It’s disappointing. We wanted Rupert Murdoch on the stand. “Yeah, we lied about Dominion, mate,” he’d yell in a geriatric Australian accent as he broke under the demand to put his hand on the Bible. “We needed to get our viewers back, crikey!” “And we’d do it again to protect President Trump!” Hannity screams from the gallery. Tucker Carlson giggles maniacally as attendants tighten the sleeves of his jacket. Judge Jeanine, splayed on the courtroom floor in a pool of merlot, gives a reactive thumbs up like a Pavlovian dog. Maria Bartiromo puffs on a Benson & Hedges.
But that didn’t happen. Instead, Dominion Voting Systems will get more than three-quarters of a billion dollars, likely in cash. The money is reportedly more than ten times the amount paid by the investment fund that owns Dominion paid for the company in 2018. And when it comes down to it, the company was in the business of making money, not defending democracy. (Yay, Citizens United, right?)

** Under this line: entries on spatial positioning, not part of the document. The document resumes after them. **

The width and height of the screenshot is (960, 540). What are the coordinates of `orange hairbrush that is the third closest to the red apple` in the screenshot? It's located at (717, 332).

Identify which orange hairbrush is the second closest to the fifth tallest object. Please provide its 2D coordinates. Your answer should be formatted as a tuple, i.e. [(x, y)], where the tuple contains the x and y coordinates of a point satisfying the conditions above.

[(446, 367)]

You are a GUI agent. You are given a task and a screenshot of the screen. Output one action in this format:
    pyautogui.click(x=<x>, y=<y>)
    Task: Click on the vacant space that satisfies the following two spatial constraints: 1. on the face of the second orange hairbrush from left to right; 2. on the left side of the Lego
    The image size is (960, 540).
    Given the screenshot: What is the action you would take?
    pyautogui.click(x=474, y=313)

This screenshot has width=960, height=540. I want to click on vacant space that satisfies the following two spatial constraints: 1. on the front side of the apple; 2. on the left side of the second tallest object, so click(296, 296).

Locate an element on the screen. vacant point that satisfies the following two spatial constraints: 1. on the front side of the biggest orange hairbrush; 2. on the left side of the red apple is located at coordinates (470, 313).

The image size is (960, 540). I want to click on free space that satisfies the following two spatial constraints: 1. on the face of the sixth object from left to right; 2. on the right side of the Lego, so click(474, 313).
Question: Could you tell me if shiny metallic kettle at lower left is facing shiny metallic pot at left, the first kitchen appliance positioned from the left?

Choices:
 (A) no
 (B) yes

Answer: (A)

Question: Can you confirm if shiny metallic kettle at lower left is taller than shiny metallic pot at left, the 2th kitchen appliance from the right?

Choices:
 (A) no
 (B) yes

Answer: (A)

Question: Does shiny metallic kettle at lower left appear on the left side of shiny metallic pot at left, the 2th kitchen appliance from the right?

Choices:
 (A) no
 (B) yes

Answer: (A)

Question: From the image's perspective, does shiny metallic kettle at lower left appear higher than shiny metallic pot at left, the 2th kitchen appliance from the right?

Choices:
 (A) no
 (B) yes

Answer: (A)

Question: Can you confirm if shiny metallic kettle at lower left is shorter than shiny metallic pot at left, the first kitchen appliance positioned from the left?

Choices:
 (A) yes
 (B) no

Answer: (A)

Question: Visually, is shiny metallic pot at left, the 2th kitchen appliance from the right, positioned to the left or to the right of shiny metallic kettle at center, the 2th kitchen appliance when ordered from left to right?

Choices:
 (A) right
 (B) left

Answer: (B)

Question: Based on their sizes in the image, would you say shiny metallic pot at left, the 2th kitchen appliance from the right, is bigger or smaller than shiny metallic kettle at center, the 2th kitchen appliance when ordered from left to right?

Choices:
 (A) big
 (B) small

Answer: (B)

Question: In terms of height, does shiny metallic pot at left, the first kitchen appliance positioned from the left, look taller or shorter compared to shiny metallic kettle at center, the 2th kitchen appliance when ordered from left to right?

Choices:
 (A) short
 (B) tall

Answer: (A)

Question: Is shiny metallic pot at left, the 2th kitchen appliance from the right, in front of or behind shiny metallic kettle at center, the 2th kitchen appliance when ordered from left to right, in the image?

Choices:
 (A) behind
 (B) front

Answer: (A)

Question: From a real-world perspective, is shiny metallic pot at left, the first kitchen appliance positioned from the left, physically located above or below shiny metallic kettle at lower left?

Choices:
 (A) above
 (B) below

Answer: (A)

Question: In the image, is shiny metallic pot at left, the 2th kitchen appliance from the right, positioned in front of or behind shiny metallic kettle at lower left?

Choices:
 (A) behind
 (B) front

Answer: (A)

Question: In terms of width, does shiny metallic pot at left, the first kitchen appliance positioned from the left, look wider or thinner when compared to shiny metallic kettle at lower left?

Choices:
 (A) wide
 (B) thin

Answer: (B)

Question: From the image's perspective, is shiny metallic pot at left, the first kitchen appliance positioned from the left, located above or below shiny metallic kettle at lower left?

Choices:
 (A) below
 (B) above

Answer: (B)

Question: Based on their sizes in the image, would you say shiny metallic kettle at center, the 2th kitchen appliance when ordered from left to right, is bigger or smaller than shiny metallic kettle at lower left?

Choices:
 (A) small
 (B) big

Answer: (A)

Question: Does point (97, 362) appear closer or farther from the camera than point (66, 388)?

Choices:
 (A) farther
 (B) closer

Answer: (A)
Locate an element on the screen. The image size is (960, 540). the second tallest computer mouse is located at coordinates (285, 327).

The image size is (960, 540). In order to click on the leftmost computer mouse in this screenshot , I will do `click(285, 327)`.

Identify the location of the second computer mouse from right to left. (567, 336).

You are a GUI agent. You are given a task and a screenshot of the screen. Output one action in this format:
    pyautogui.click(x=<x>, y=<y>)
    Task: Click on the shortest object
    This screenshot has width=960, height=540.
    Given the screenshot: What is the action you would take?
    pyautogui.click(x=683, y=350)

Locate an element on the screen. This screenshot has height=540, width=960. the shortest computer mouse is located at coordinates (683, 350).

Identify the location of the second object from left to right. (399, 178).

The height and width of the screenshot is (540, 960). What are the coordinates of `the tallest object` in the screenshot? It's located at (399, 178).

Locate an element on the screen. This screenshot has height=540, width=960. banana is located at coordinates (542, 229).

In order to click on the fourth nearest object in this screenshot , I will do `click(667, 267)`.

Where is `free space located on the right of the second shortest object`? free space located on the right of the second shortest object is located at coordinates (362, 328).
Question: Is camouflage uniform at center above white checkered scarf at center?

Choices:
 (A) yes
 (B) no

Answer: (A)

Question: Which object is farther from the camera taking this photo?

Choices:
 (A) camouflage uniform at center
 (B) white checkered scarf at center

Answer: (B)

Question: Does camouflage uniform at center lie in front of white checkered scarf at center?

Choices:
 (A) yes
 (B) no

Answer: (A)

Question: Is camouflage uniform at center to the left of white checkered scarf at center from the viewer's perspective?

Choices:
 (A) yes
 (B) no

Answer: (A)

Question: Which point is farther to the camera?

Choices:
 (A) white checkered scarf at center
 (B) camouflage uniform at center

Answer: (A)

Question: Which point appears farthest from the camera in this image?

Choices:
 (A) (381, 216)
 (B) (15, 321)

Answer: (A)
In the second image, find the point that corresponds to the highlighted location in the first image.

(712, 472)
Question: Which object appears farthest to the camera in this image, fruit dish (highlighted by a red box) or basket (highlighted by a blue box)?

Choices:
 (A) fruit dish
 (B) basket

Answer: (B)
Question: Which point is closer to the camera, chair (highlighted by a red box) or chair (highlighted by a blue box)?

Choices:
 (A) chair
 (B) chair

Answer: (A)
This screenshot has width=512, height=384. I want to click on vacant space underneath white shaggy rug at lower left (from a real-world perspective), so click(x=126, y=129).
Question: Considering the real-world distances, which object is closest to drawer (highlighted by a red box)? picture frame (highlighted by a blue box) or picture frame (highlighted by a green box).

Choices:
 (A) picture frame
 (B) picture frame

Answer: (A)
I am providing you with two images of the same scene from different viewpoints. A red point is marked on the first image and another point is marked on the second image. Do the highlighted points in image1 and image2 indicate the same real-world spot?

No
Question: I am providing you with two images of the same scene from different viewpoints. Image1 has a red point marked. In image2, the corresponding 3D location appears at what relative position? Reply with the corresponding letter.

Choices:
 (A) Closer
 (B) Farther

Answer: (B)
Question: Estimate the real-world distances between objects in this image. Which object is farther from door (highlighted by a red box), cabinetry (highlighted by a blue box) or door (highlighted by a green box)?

What it does, however, is it hurts Fox. It hurts Fox a lot, and it may end up hurting the key people at Fox even more if a shareholders’ lawsuit against the directors and board members succeeds and they are held personally responsible for the financial losses. It’s one thing one your company’s cash reserve goes down by three-quarters of a billion on paper; it’s another when you’re writing the check for $787 million.
But what would Fox or creature of the night Rupert Murdoch learn from the lawsuit and settlement? Not what they should, that’s for sure. Don’t expect fewer conspiracy theories; they’ll just be less defined, with fewer specific parties’ names. And don’t expect so see Fox broadcasting (shiver) reality.
Fox has been embarrassed publicly and professionally. The judge found that Fox lied and knowingly misled its audience. And then, right on brand, Fox released a statement citing the network’s “commitment to the high journalistic standards.” But shockingly, Fox isn’t covering the top political story of the day at all. Either by terms of the settlement or for Fox’s traditional ostrich-like method of ignoring things to make them go away, Fox’s primetime lineup isn’t saying peep about the settlement. Maybe that means Fox migrates away from election conspiracies for a while, or maybe it means the writers at Fox haven’t been told the language to use. We’ll find out later this week.
There are a number of things that need to shift themselves out because of the settlement, even if it was the billion-dollar buster we had hoped. How will the settlement impact Fox’s ability to host presidential debates–particularly the GOP primary debates? Because any settlement would likely mean they cannot endorse or sponsor claims of election fraud involving Dominion, they would have to take all those questions off the slate–a major issue to the far-right Trump-supporting Fox viewer who had been fed the conspiracy for years.
And speaking of Trump, given that Fox has admitted to the fact that the judge in the case determined it knowingly aired false information about Dominion, will Fox and other networks pause at showing Trump rallies unfiltered given his penchant for spewing libelous falsehoods daily.
The short-term pain of the settlement for popcorn-eaters like us will be abated in the background in the coming months. Fox will not go after companies; they’ll go after concepts and groups as they do in their culture wars. They’ll go after the public figures they want to “lock up” who brush off rhetoric. But they will not do anything that could put Murdoch or Hannity or Carlson on the record again.